Where would our data fit into this model? Unlike the extreme group approach, the correlation approach should retain sensitivity to variation around the centre of the distribution as well as any tail enders. However, our sample mean schizotypy score (SPQ-B total: mean = 4.95, SD = 4.2) was notably lower than recent normative SPQ-B scores reported in Chinese: mean = 6.37, SD = 3.46, N = 4,907 (Fonseca-Pedrero et al., (2018) including Taiwanese Chinese: mean = 6.32, SD = 4.2, N = 1,188 (Ma et al., 2015). We suspect that the lower SPQ-B score in our samples might stem from recruitment from a wider community base, with full-time students accounting for ~ 20% of our sample space. By contrast, the two aforementioned normative data sets were solely or predominately obtained from college students. Lui et al. (2016b) and Xie et al. (2017) also conformed to this bias. As pointed out by an anonymous reviewer, the low levels of schizotypy observed in our subjects might imply that they were “super normal”. This could be partly attributed to the stringent exclusion criteria applied here whereby three subjects with a psychiatric history (beyond psychotic disorders) in themselves or in their first-degree relatives had been excluded. Although we also planned to exclude subjects due to the presence of chronic disorders and medications, no one was excluded on this basis. We also suspect the explicit referral to healthy subjects during recruitment could have inadvertently biased against potential subjects who felt that they were not in excellent health. Consequently, the possibility that the majority of subjects here had “super normal” health status must be considered.

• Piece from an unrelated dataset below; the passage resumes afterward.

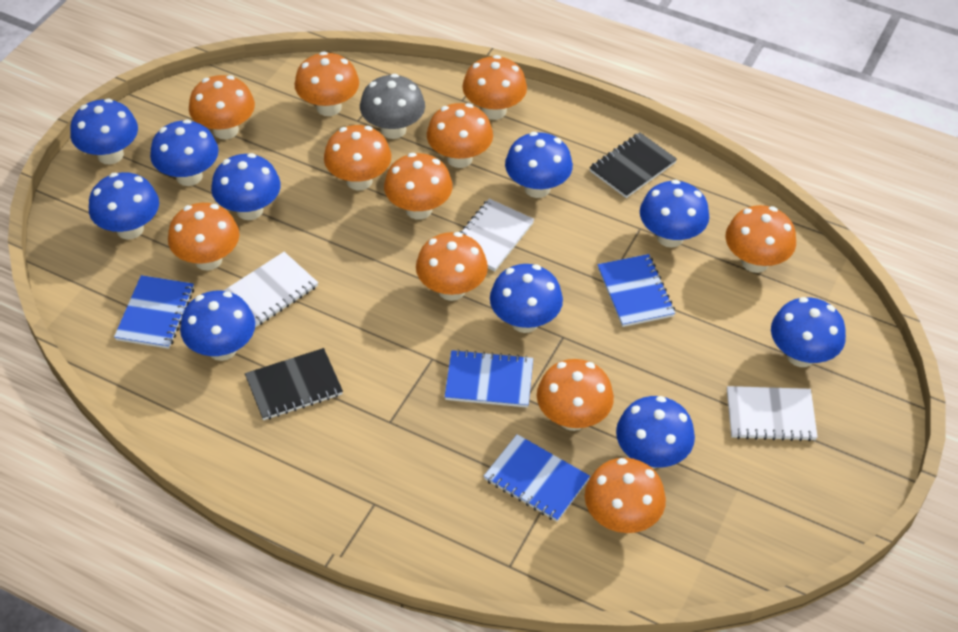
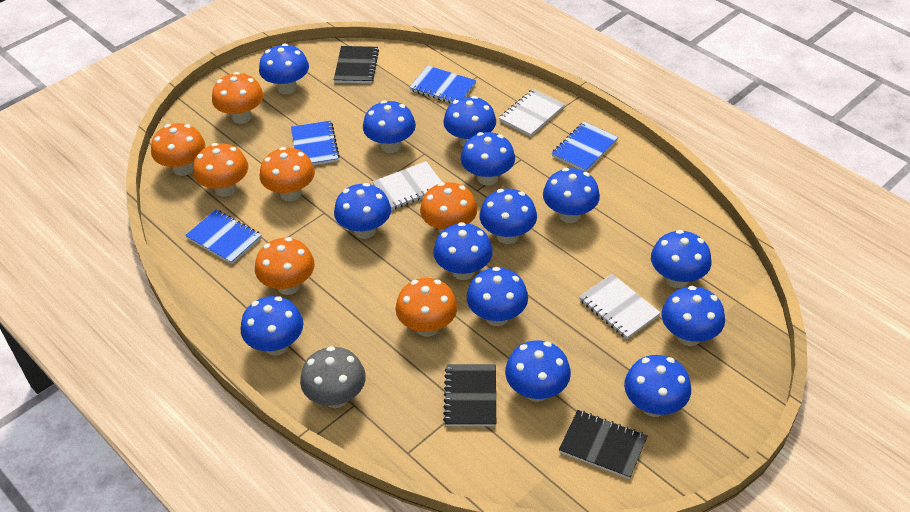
black notebook: [245,348,343,420] [589,132,677,198] = 2 -> [334,46,379,83] [443,364,496,426] [559,410,647,479] = 3
blue mushroom: [70,99,138,165] [89,172,159,240] [150,119,219,186] [180,291,255,361] [211,153,281,220] [490,264,563,333] [505,132,573,198] [616,396,695,469] [640,179,709,248] [771,297,846,367] = 10 -> [241,296,303,356] [259,44,309,94] [334,183,391,239] [363,100,416,153] [433,222,493,280] [443,96,496,147] [460,132,515,186] [467,267,528,326] [480,189,537,244] [505,340,571,402] [543,168,600,223] [624,355,691,417] [651,230,712,288] [661,286,725,346] = 14
orange mushroom: [168,203,239,270] [189,75,255,139] [294,51,359,116] [324,125,391,190] [384,153,453,219] [416,232,488,301] [427,103,493,168] [462,55,527,120] [537,359,614,431] [585,458,666,533] [726,205,796,273] = 11 -> [151,123,205,176] [193,143,248,197] [212,72,263,124] [255,237,315,295] [260,147,315,201] [395,278,458,337] [420,182,477,233] = 7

Hence, our sample would be mapped to the left-side of the normative distribution based on college students.Footnote 2 As a consequence, our sample straddles over the rising portion of the inverted-U shaped function (Fig. 3C) and increasing schizotypy within this domain is associated with stronger affect-volition coupling. The model may further predict that this effect would become relatively weak as the function passes the inflexion (i.e., optimal coupling) point.

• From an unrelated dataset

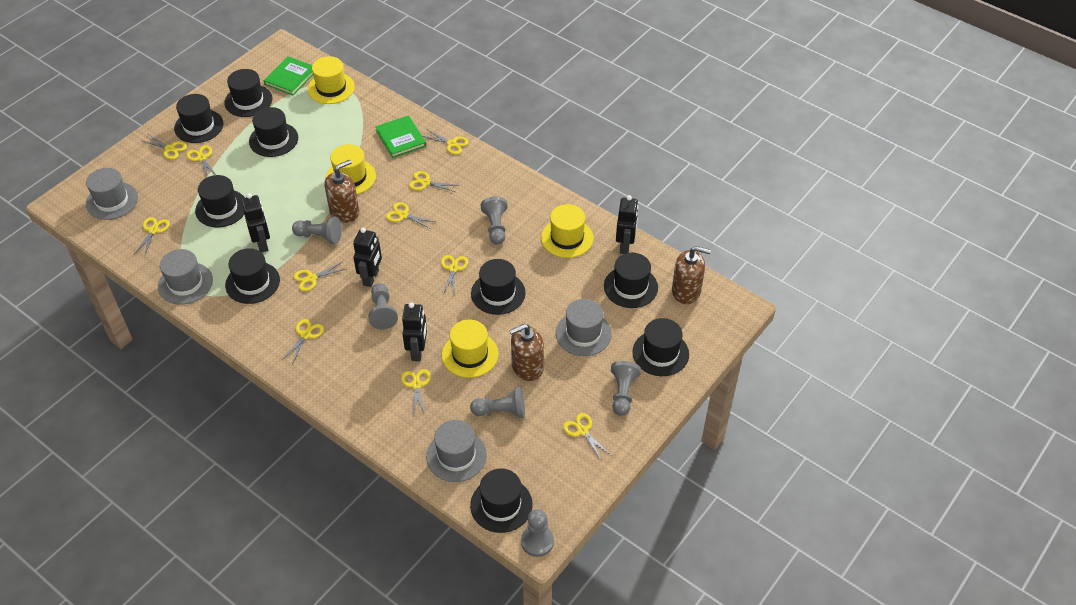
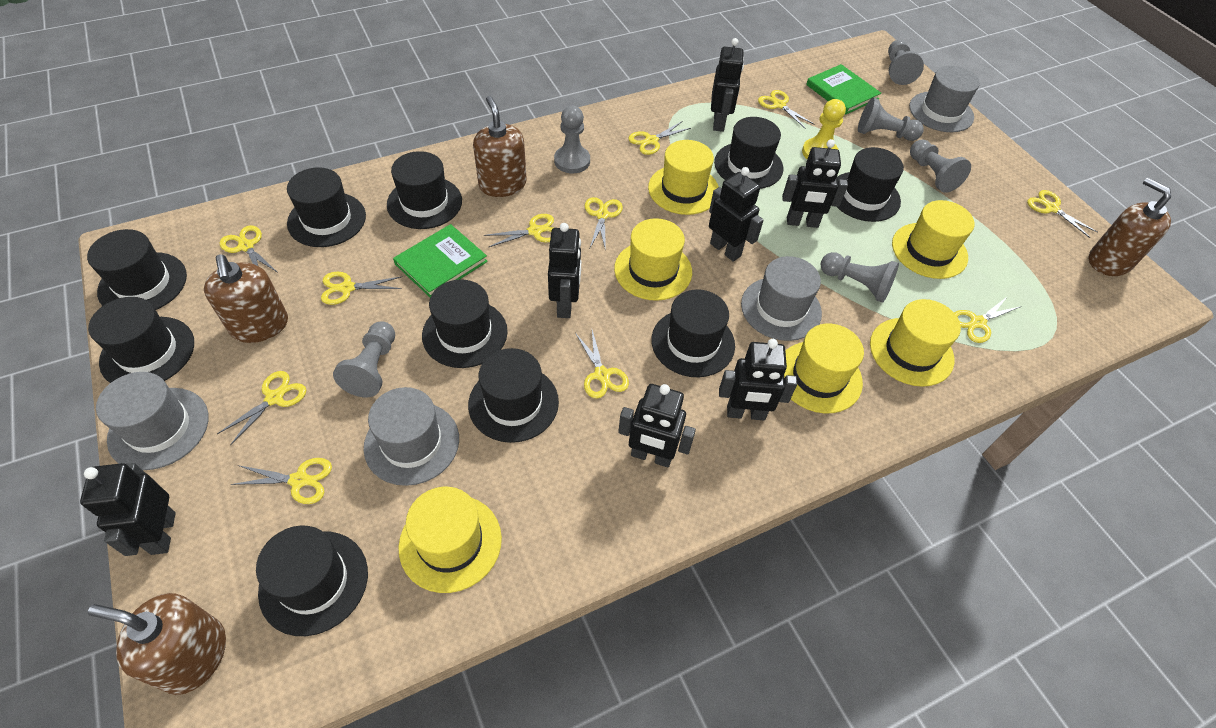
black hat: [174,94,223,143] [195,175,245,227] [224,69,272,117] [225,248,280,304] [249,107,298,157] [470,469,532,533] [471,259,526,315] [604,253,658,308] [632,318,689,376] = 9 -> [87,229,187,310] [88,297,194,383] [256,526,368,636] [287,167,366,247] [387,151,462,229] [422,279,508,368] [468,348,559,443] [651,289,735,377] [714,117,783,189] [837,147,904,222] = 10
black robot: [242,193,270,253] [353,228,382,287] [402,302,427,361] [616,195,638,254] = 4 -> [80,463,176,556] [548,223,581,318] [618,384,696,467] [709,167,764,262] [711,38,744,132] [719,339,797,420] [782,139,848,228] = 7
brown soap dispenser: [324,160,359,223] [509,324,544,381] [672,246,711,304] = 3 -> [88,593,226,695] [204,255,288,343] [473,96,527,197] [1088,178,1171,276] = 4
yellow hat: [308,56,355,104] [326,144,376,194] [442,319,499,378] [541,204,593,258] = 4 -> [398,487,502,593] [614,218,692,301] [648,140,719,215] [784,324,864,413] [870,299,961,387] [892,200,975,279] = 6
yellow pawn: none = 0 -> [802,99,846,159] = 1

Regarding the novel observation that higher CP schizotypal trait was associated with stronger affect-arousal coupling (Table 2), it may stem from enhanced attention to emotional cues as suggested by Kerns (2005). However, it is uncertain why it was selectively seen in response to images perceived as pleasant (i.e., in the positive valence domain). Additionally, we did not observe a similar effect when comparing affect-arousal coupling between people with schizophrenia and healthy controls (Lam et al., 2023). Further comparison between patients with predominantly positive vs. negative symptoms would be warranted. Nonetheless, our findings here support the hypothesis that positive and negative schizotypy dimensions exert distinct influence over dissociable affective processes. Finally, the emergence of a correlation between LNS memory scores and qC (affect-volition coupling of consummatory ACP response) here (Table 2) conformed to a trend first reported by Heerey and Gold (2007), which we later showed was primarily observed among people with schizophrenia but not in the age-and-gender matched healthy controls (Lam et al., 2023).

In summary, although the limited variability and the bias for low schizotypy in our sample would restrict the applicability of our unexpected findings to a small segment of the general population (as depicted in Fig. 3), the unexpected and serendipitous insights emerged from the present study show that the modulation of affect-volition coupling is likely more complex than previously envisaged (Xie et al., 2017). This includes the possibility that the low end of schizotypy personality may also harbour a deficiency in affect-volition coupling. A large cross-sectional sample capable of capturing an extended spectrum of variation in schizotypy representative of the non-clinical population would be most instructive in any future attempts to test the predictive power of our hypothetical model (Fig. 3) presented here.